When I say "the tools are currently not ready", it is because I use them on a regular basis. I think even to get to 5 minutes (with best out of 3), we are going to need something like 4o imagegen but for video.
OpenAI generally "teases" features about 1 year before the release them. That means that if 4.5 videogen was on its way in 2026, we would at least have seen a preview of it by now. The best model currently (if you need consistent characters/objects) is Runway Gen 4,
but if you look at one of their shorts you will see that even a professional artist spending (what I assume was 10s of hours) cannot put together a 2 minute clip with rock-solid character consistency. There is absolutely no way that an AI agent would do better than the human who created this short.
@GG This is useful clarity, they should include that kind of specification in the market description tbh.
If they mean any movie can be made from one system with a single prompt, the probability plummets, if the bar is what they've written here, a "pretty good" "big budget studio" film, then it could be a passable 60 minute kids movie on Netflix which I give roughly 70% odds.

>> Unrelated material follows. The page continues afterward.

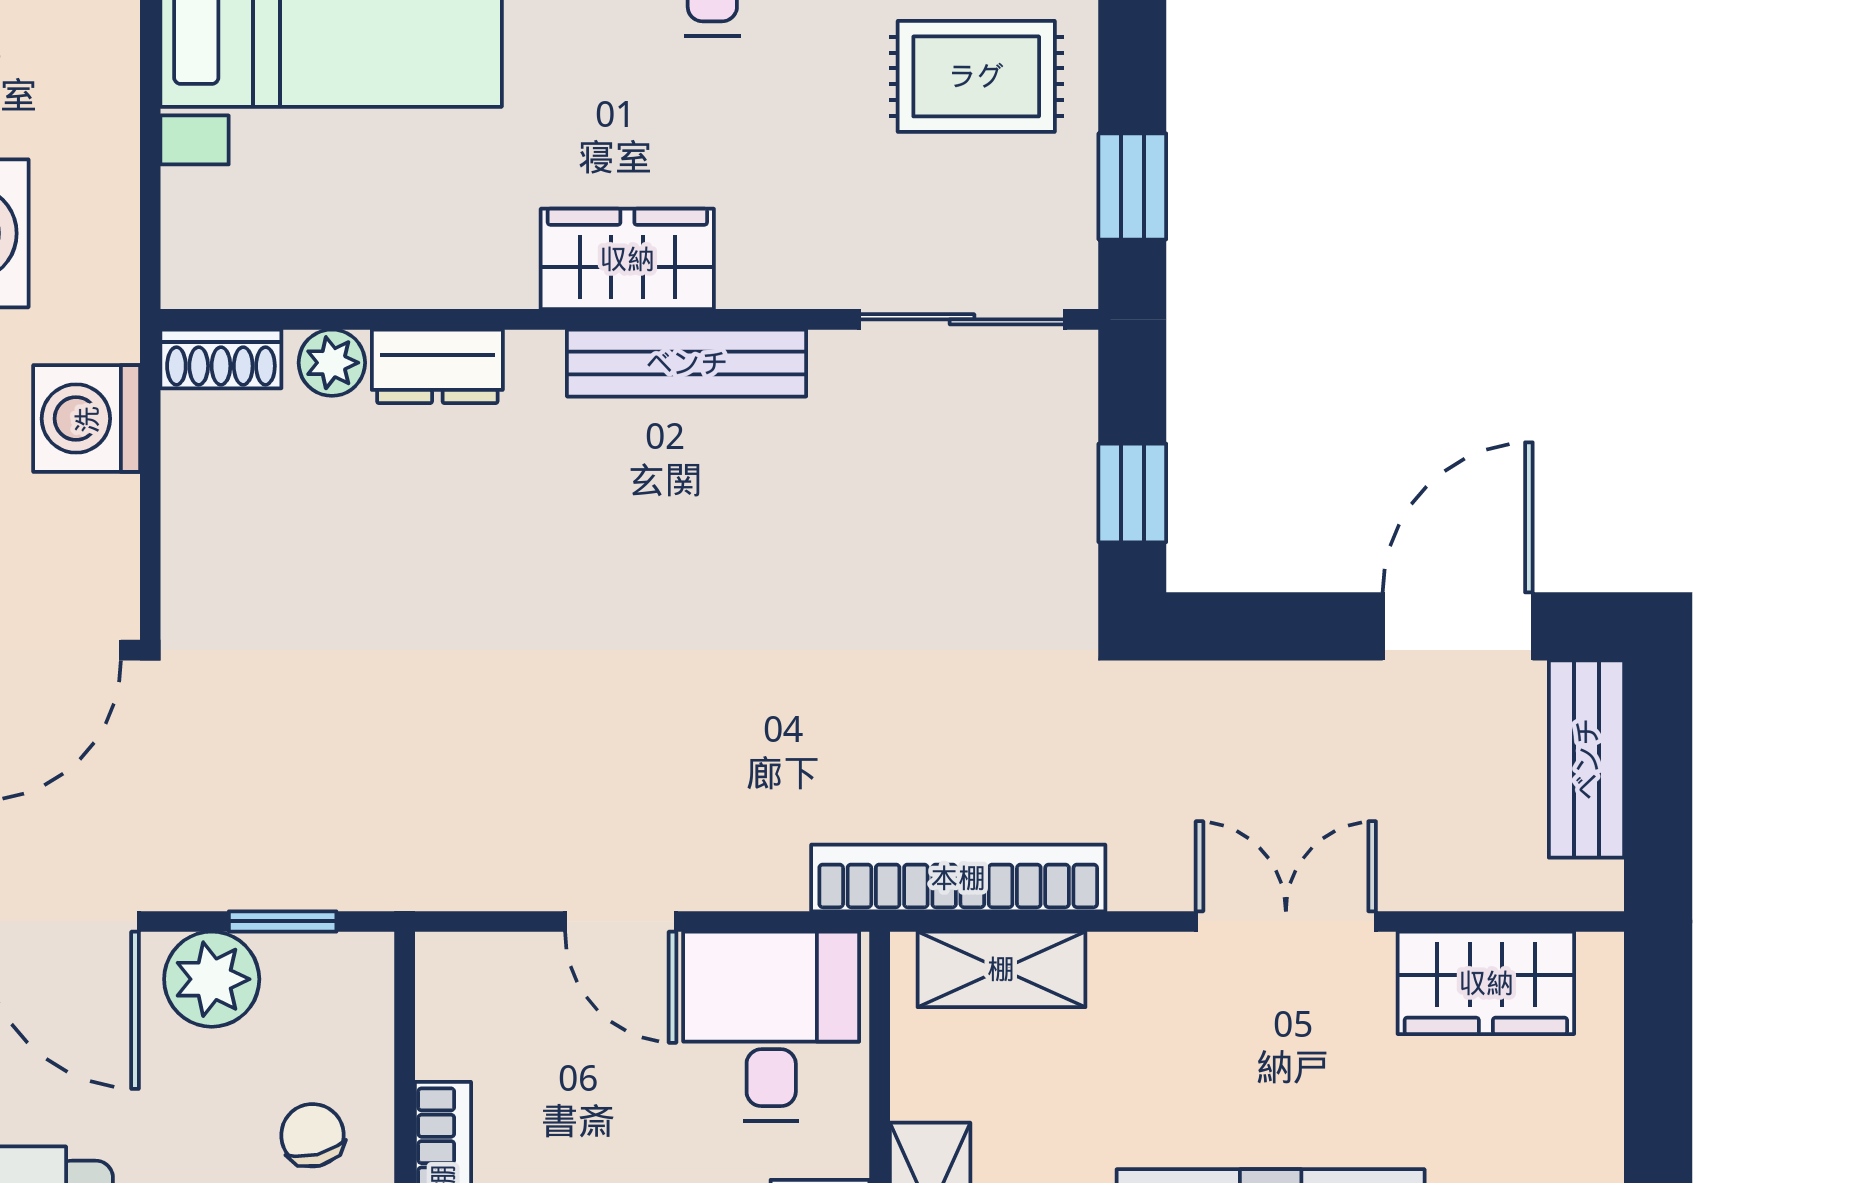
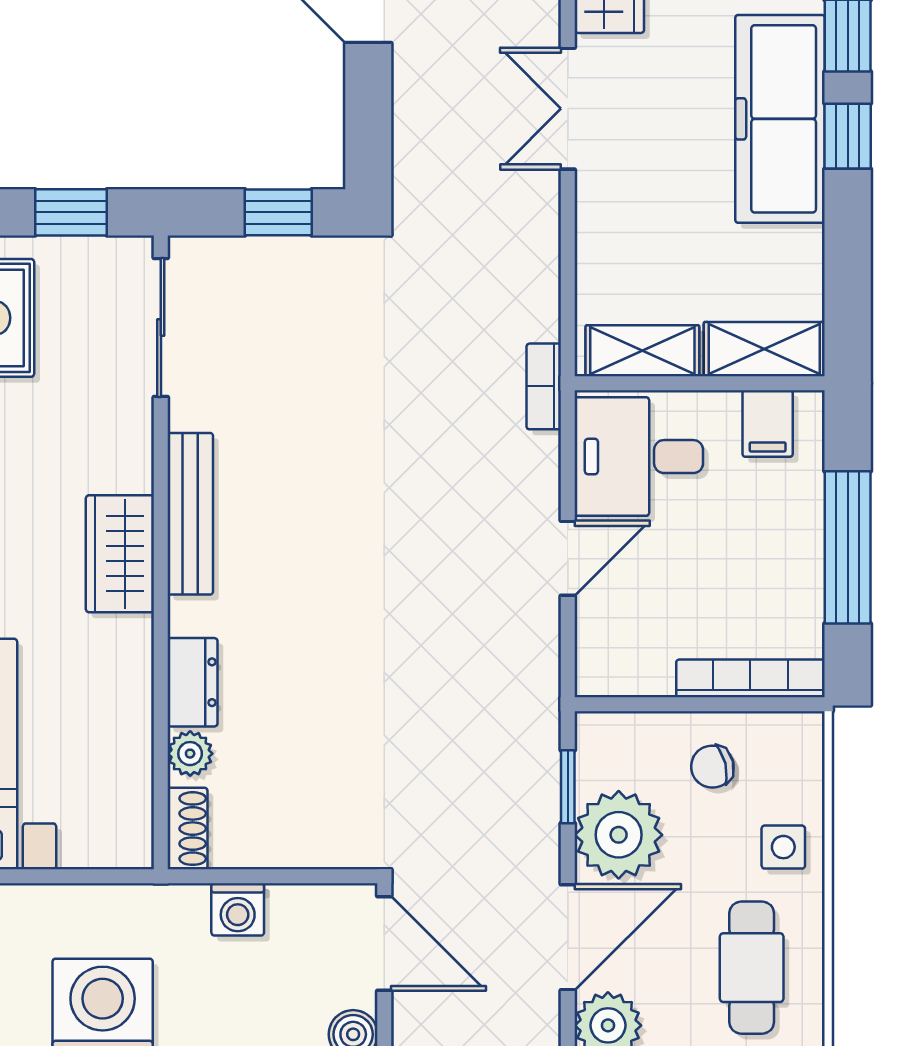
washing machine: (87, 419) -> (238, 909), width x0.73, depth x0.73
bookcase: (958, 878) -> (544, 386), width x0.43, depth x0.76
shelving: (1001, 969) -> (642, 351), moved, turned 90
plant: (212, 979) -> (619, 835), width x1.36, depth x1.36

I think people have shared good thoughts in this thread and I take them into consideration, but I also think 3 years is a pretty long time.
Progress often seems slow when development is happening behind the scenes, the issues are relatively well understood and don't require a breakthrough, they require continued refinement, integration, and greater reliability. This will all happen incrementally across many companies all competing for one of the largest attention markets on earth (short and long form video)
@FraserPaine I absolutely wish we had better resolution criteria. One of my main problems with many markets. Ultimately this market resolves to Scott Alexander's subjective opinion of "pretty good" since there no doubt will be AI generated movies in 2028.
If I had written it I would have included specific criteria like:
A casual viewer does not notice AI artifacts such as:
plot points that are missing, repeated or otherwise incoherent
characters whose appearance/outfit shifts spontaneously
the gooey "warping" feeling most AI generated videos have
Essentially a weaker Turing-test. If you took your kid to see this movie at the theatre, would your first reaction be "this is AI generated slop" or not?
Alternatively, could just resolve on the highest grossing AI movie having a WW box office >$1B (inflation adjusted)
I know people have repeatedly asked the market creator or SA to add better resolution criteria... I guess I'm one of those people.